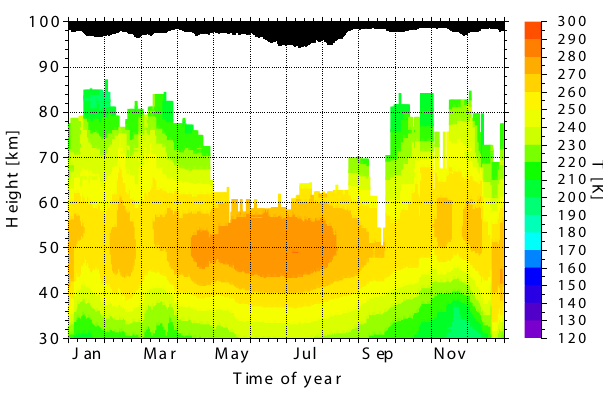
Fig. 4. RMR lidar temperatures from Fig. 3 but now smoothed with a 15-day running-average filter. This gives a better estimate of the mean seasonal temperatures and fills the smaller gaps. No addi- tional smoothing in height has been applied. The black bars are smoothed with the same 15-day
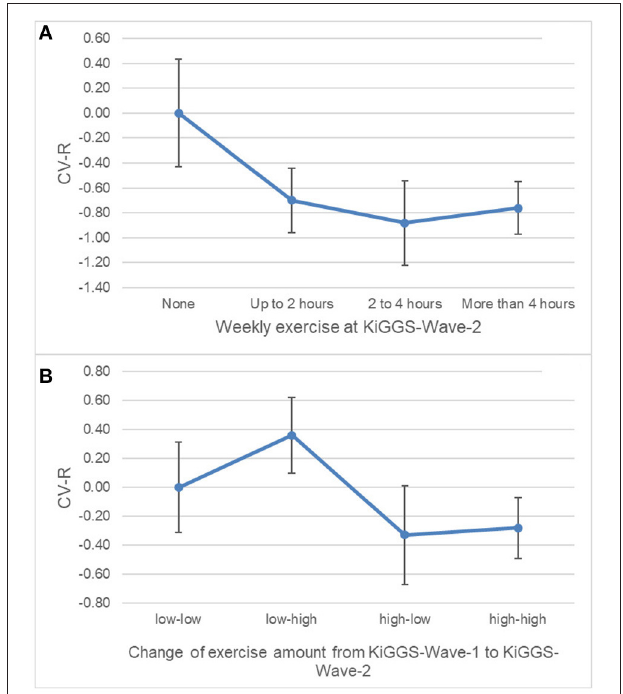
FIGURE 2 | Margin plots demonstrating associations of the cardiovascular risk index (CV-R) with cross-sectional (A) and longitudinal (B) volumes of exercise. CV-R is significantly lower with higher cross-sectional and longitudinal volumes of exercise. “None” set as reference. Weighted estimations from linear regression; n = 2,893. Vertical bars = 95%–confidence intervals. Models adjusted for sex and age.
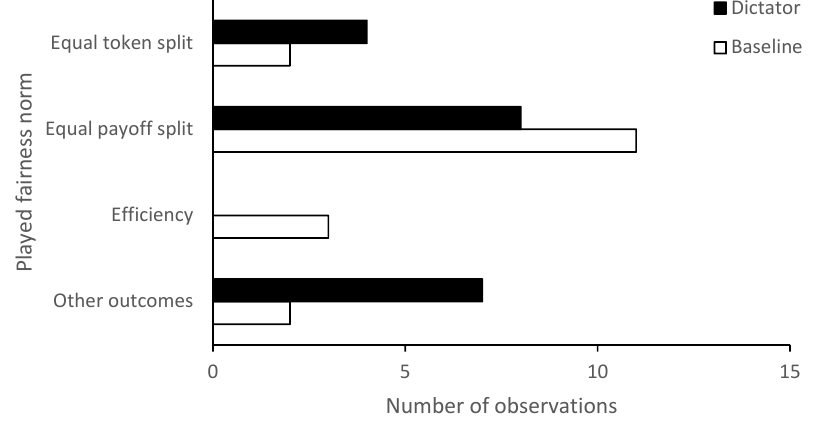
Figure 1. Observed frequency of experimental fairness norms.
* * *
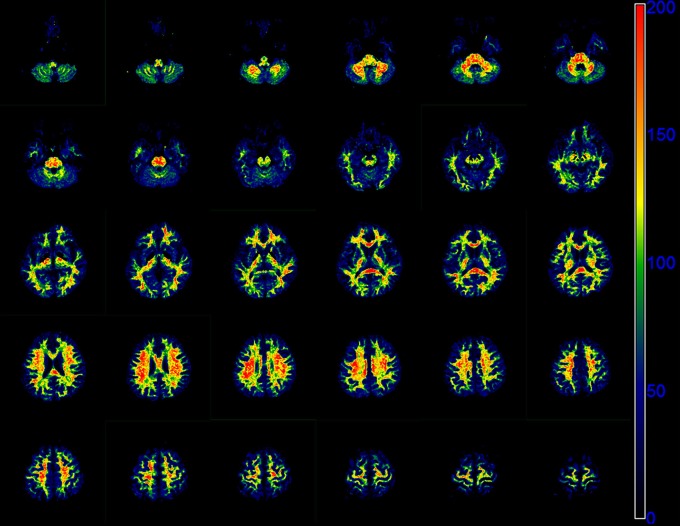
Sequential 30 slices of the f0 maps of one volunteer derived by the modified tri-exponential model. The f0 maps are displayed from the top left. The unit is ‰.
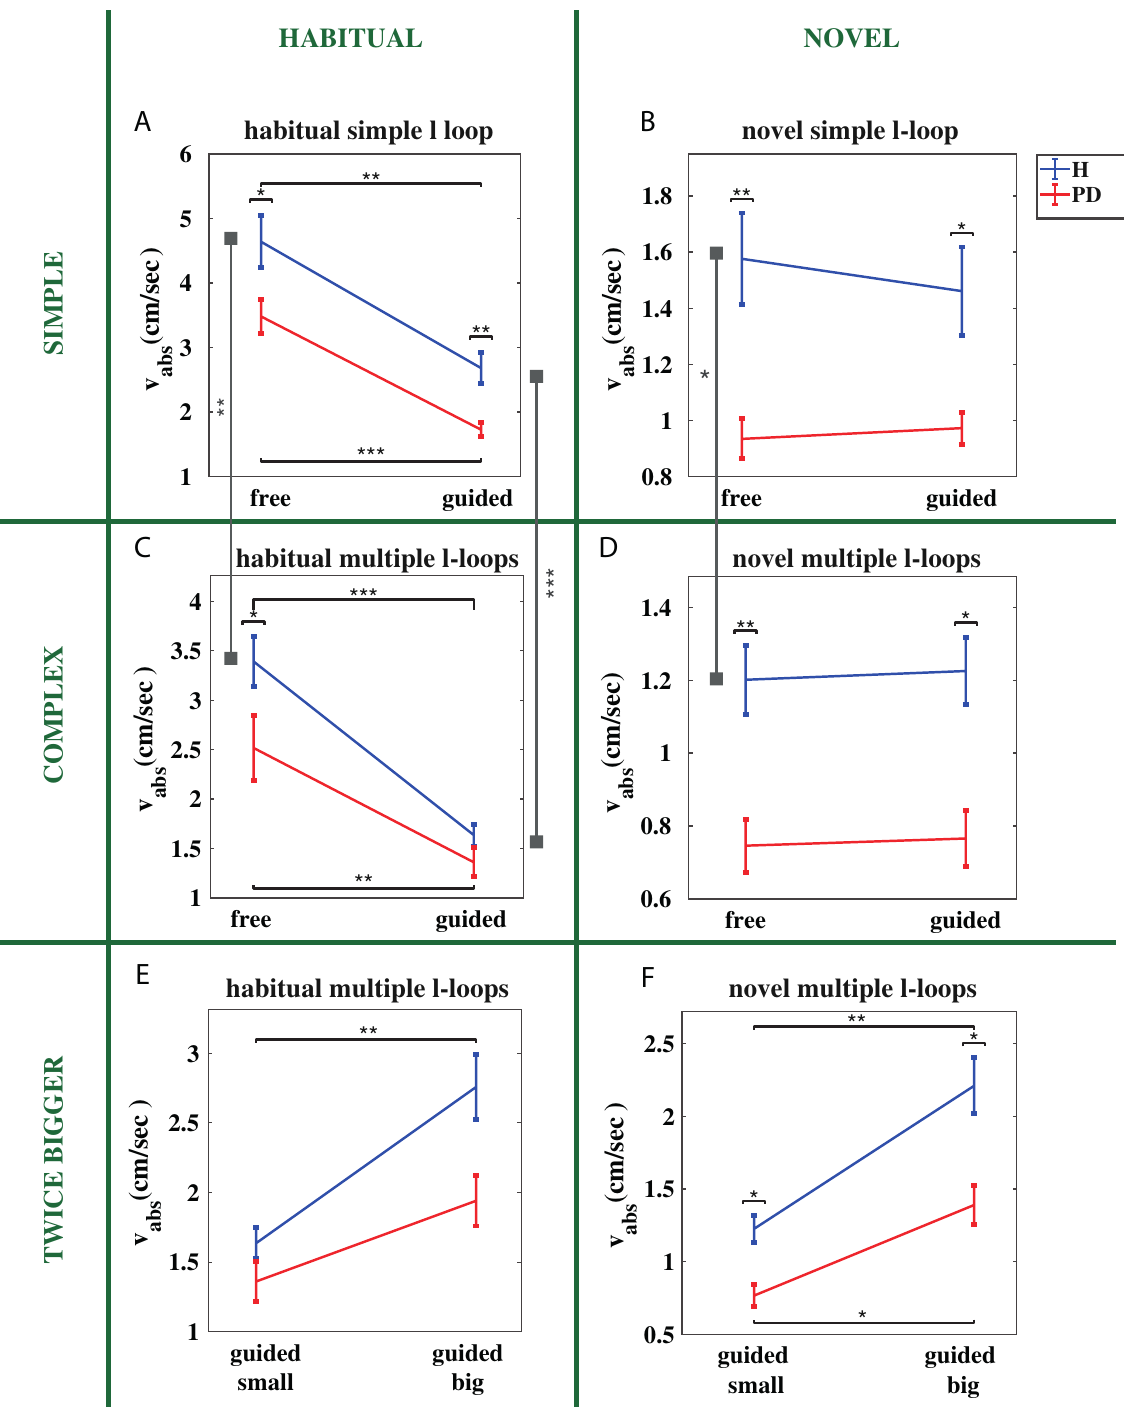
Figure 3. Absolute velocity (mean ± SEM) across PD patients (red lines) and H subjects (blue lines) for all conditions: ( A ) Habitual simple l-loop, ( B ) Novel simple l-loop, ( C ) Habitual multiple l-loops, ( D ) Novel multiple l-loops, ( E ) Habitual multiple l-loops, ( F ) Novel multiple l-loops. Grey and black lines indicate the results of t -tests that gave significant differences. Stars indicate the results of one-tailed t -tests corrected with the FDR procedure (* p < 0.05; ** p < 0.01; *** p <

● **EXERCISE OBJECTIVE**:
Output should consist of the lines above from the one with "Fig. 4. RMR" down to the one with "Figure 1. Observed", exact and without pictures.

● **FINISHED EXERCISE**:
Fig. 4. RMR lidar temperatures from Fig. 3 but now smoothed with a 15-day running-average filter. This gives a better estimate of the mean seasonal temperatures and fills the smaller gaps. No addi- tional smoothing in height has been applied. The black bars are smoothed with the same 15-day
FIGURE 2 | Margin plots demonstrating associations of the cardiovascular risk index (CV-R) with cross-sectional (A) and longitudinal (B) volumes of exercise. CV-R is significantly lower with higher cross-sectional and longitudinal volumes of exercise. “None” set as reference. Weighted estimations from linear regression; n = 2,893. Vertical bars = 95%–confidence intervals. Models adjusted for sex and age.
Figure 1. Observed frequency of experimental fairness norms.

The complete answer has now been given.